碎玉嘲諷的笑了笑:“本事練好些,不死不就行了。”
老安直接被碎玉的話逗笑了:“這世上哪有絕對的事!任憑你本事再高,若是落入陷阱,孤軍奮戰,誰能保證你能從萬軍中全身而退?那些和我一起跟著烈祖的老夥伴們,如今還在的也不過五六人,四肢健全、五官具在的也不過我一個而已。”
碎玉看了老安一眼:“我知你又要勸我,可相夫教子我這輩子是做不到了,兄長不是給你生了個孫子麼,就彆琢磨我了!”說完,生怕老安再絮叨,起身拍了拍他的肩膀,又迅速飛身上了了望台。
老安看著那碎玉迅速地消失在眼前,他的臉上露出一絲無奈和惋惜之情。他輕輕地搖了搖頭,似乎對這一切感到無能為力。接著,他繼續默默地抽著手中的煙袋子,煙霧彌漫在空氣中,讓人看不清他的表情。
他的眼神雖然看似望著江麵,但實際上並沒有焦點,仿佛陷入了沉思之中。江麵上籠罩著一層霧氣,使得視線變得模糊不清。他的目光穿過霧氣,卻又像是穿越了時間和空間,回到了過去的某個時刻。
在他的眼中,或許有著深深的思索和感慨。也許他想起了曾經的往事,或者是對未來的擔憂。然而,這些情緒都被他深深地埋藏在心底,沒有人能夠真正理解他內心的想法。
在這個安靜的場景中,老安獨自一人沉浸在自己的思緒中,與外界隔絕開來。他的身影顯得孤獨而深沉,仿佛背負著沉重的負擔。儘管周圍環境寧靜祥和,但他心中的波瀾卻無人知曉。
船行十日,終於停靠在金陵的碼頭。
海上風平浪靜,陽光明媚,望舒站在甲板上,眯著眼,將手攏於額頭上,擋著刺眼的陽光。
過了一會,望舒嘴角就開始上揚了起來,眼睛也變得亮晶晶的,顯然是看到了某個讓她開懷的身影。
晴雨歸攏好了這幾日用的行李,從船艙走上甲板時,正看見望舒朝著岸上揮著手。
她好奇地順著望舒眼神的方向看去,果然,一大一小兩個熟悉的身影正站在岸邊。
隻見李弘茂手裡牽著阿實,笑意盈盈的衝著望舒也揮了揮手。
阿實興奮的跳了起來,老遠就聽見有隱約的“阿姊”傳來。
望舒笑得更開心了,忍不住大聲回應:“阿實!我在這裡!”
隨著人影的漸漸放大,望舒的笑容也越來越盛,直到眼角眉梢,都盈滿了重逢的喜悅。
“阿兄,阿實,我回來了!”沒等船停穩,望舒就從甲板上一躍而起,飛身落在了兩人麵前,一會兒抬頭看看李弘茂,一會兒低頭看看阿實,忙的是不亦樂乎。

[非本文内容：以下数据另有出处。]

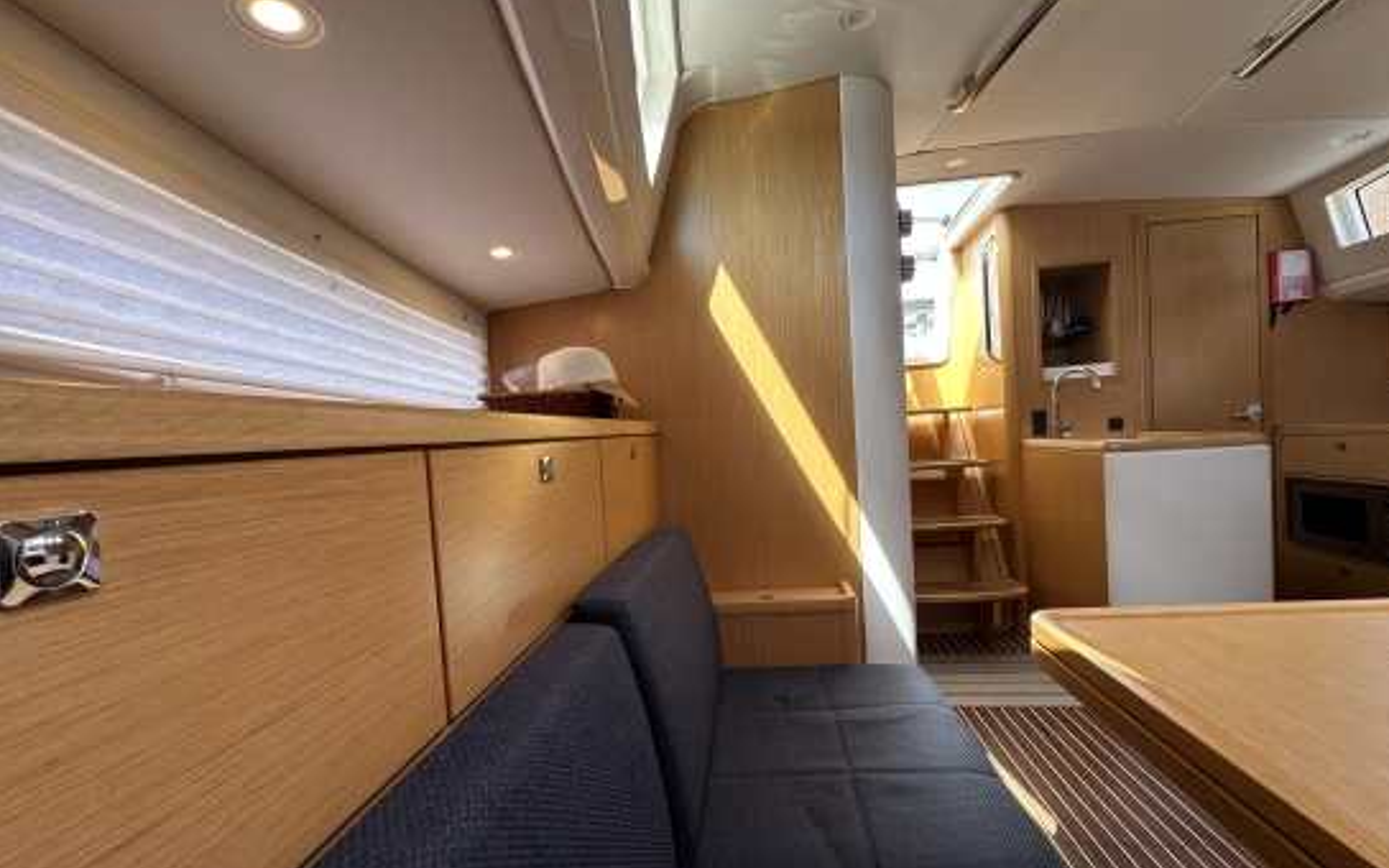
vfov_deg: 74.7
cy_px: 456
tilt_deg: -1.8
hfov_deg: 101.5
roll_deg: +3.3
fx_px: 568
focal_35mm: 15
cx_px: 700
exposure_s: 1/99
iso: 50
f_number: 2.2
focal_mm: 2.22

李弘茂不讚同的看了眼望舒:“調皮!那麼高跳下來,摔著可怎麼是好!”
阿實笑嘻嘻的抱著望舒的腰,回頭反駁著李弘茂:“二兄,阿姊才不會摔著!阿姊武功高著呢!”
李弘茂笑著摸了摸“阿姊奴”的小腦袋:“功夫再高,在阿兄眼裡,她也是個柔弱的小姑娘!”
阿實不明所以的上下看了看望舒,實在不明白阿姊到底哪裡柔弱了!在他心裡,自己的阿姊可是無所不能的!
望舒笑嘻嘻的看著兩人:“阿兄,我好想你啊!”說著,就帶著掛在身上的“小拖油瓶”一起撲到了李弘茂的懷裡。
阿實費勁的擠出了個小腦袋,看著望舒問道:“阿姊都不想阿實麼?”
望舒笑不可支的揉了揉阿實的臉蛋:“怎麼會!阿姊想死阿實了呢!”
聽見這話,阿實才滿意的笑了笑。李弘茂伸手將他抱起,阿實幸福的摟著兩人的脖子,笑的像個偷到燈油的小耗子。
“走吧,阿耶阿娘還在等你呢!”李弘茂叮囑自己的內侍童斌留下來處理後續,帶著望舒和晴雨先一步坐上了馬車。
“阿兄怎麼親自來接我了呢?”望舒一上車就好奇的問道,“我以為你會在宮裡等我呢?阿耶竟然會讓你和阿實一起來,倒是出乎我的意料了!”